Quotient space exercises concerning circles and spheres. [Solved]

I am attempting to picture three geometric situation questions posted below for quotient spaces. These three questions is a re-posting from another post which contain too many questions which consists of two distinct related group of questions. The questions were part of an exercise which consist of ten questions about collapsing a set to a point. The exercise was taken from the topology text: Introduction to Topology Pure and Applied by Colin Adams and Robert Franzosa.

The the questions are practices for picturing various geometric objects formed from existing ones by defining equivalence relations on them. If anyone can check if I am getting the right picture, it will be much

For 1) I think the picture is either a upper or lower hemisphere. My reasons is if we just take the plane with the circle collapsed to a point, we get sphere, but the origin would usually be consisting of the south pole. Hence I think entire lower hemisphere would identify with the upper hemisphere.

For 2) I think the picture is a pinched torus. I got the idea from exercises from two different topology text. One of them is an exercise 18 of chapter 5 from the text: An introduction to Topology and Homotopy by Allan Sieradski, the said exercise ask the reader to show that the quotient spacce $$\mathbb{S}^2/\{<0,0,-1>,<0,0,1> \}$$ is homeomorphic to a pinched torus $$(\mathbb{S}^1\times\mathbb{S}^1)/(\mathbb{S}^1\times\{1\})$$ [have not solved it]

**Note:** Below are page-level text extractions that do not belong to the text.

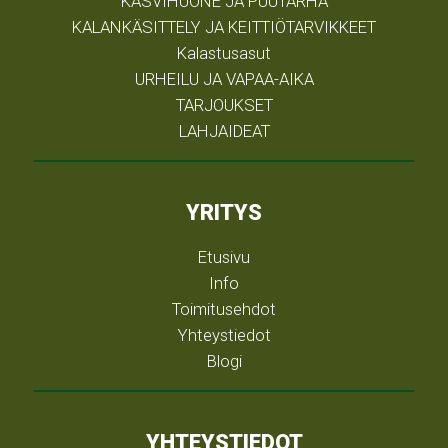
KASVIHUONE JA PUUTARHA
KALANKÄSITTELY JA KEITTIÖTARVIKKEET
Kalastusasut
URHEILU JA VAPAA-AIKA
TARJOUKSET
LAHJAIDEAT
YRITYS
Etusivu
Info
Toimitusehdot
Yhteystiedot
Blogi
YHTEYSTIEDOT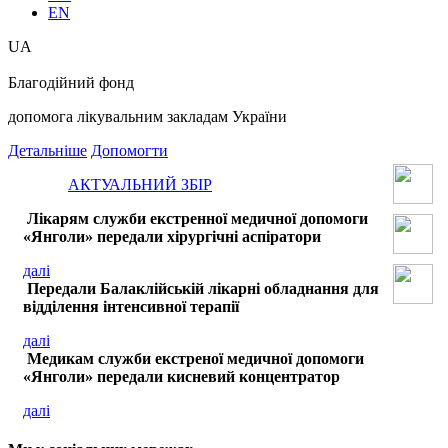
EN
UA
Благодійний фонд
допомога лікувальним закладам України
Детальніше
Допомогти
АКТУАЛЬНИЙ ЗБІР
Лікарям служби екстренної медичної допомоги
«Янголи» передали хірургічні аспіратори
далі
Передали Балаклійській лікарні обладнання для
відділення інтенсивної терапії
далі
Медикам служби екстреної медичної допомоги
«Янголи» передали кисневий концентратор
далі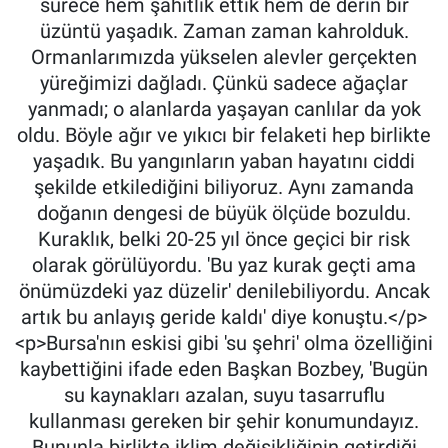
sürece hem şahitlik ettik hem de derin bir
üzüntü yaşadık. Zaman zaman kahrolduk.
Ormanlarımızda yükselen alevler gerçekten
yüreğimizi dağladı. Çünkü sadece ağaçlar
yanmadı; o alanlarda yaşayan canlılar da yok
oldu. Böyle ağır ve yıkıcı bir felaketi hep birlikte
yaşadık. Bu yangınların yaban hayatını ciddi
şekilde etkilediğini biliyoruz. Aynı zamanda
doğanın dengesi de büyük ölçüde bozuldu.
Kuraklık, belki 20-25 yıl önce geçici bir risk
olarak görülüyordu. 'Bu yaz kurak geçti ama
önümüzdeki yaz düzelir' denilebiliyordu. Ancak
artık bu anlayış geride kaldı' diye konuştu.</p>
<p>Bursa'nın eskisi gibi 'su şehri' olma özelliğini
kaybettiğini ifade eden Başkan Bozbey, 'Bugün
su kaynakları azalan, suyu tasarruflu
kullanması gereken bir şehir konumundayız.
Bununla birlikte iklim değişikliğinin getirdiği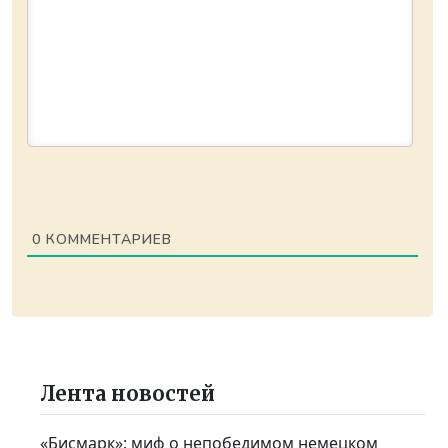
0
КОММЕНТАРИЕВ
Лента новостей
«Бисмарк»: миф о непобедимом немецком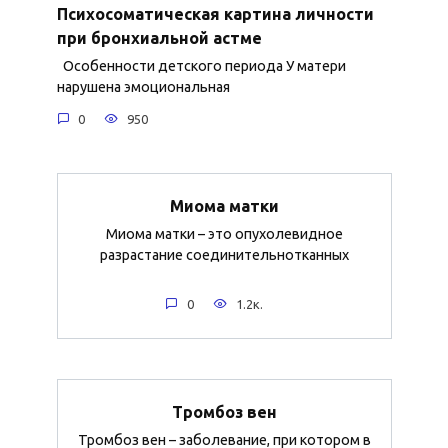
Психосоматическая картина личности
при бронхиальной астме
Особенности детского периода У матери
нарушена эмоциональная
0
950
Миома матки
Миома матки – это опухолевидное
разрастание соединительнотканных
0
1.2к.
Тромбоз вен
Тромбоз вен – заболевание, при котором в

For 3) The picture I get are two spheres of equal radius tangent to one another at a point, one sitting on top of the other other one.

1) The plane $$\mathbb{R}^2$$ with the circle $$S^1$$ and the origin collapsed to a point.

2) The sphere with the north and south pole identified with each other.

3) The sphere with the equator collapsed to a point.

Also, in more advanced topology courses, will there be different tools/concepts that will be learn for checking wheather one's visualization of these spaces are correct or along the right path. It seems having the ability to visually describe new spaces accurately is an implicit requirement to be being a topologist of any subspecialty.

[Edit: This problem has been solved with much thanks to Ajay Kumar Nair who has provided the hand drawn pictures in the comments. I am editing this post along with the title of the post with the image credited to him attached with this post.]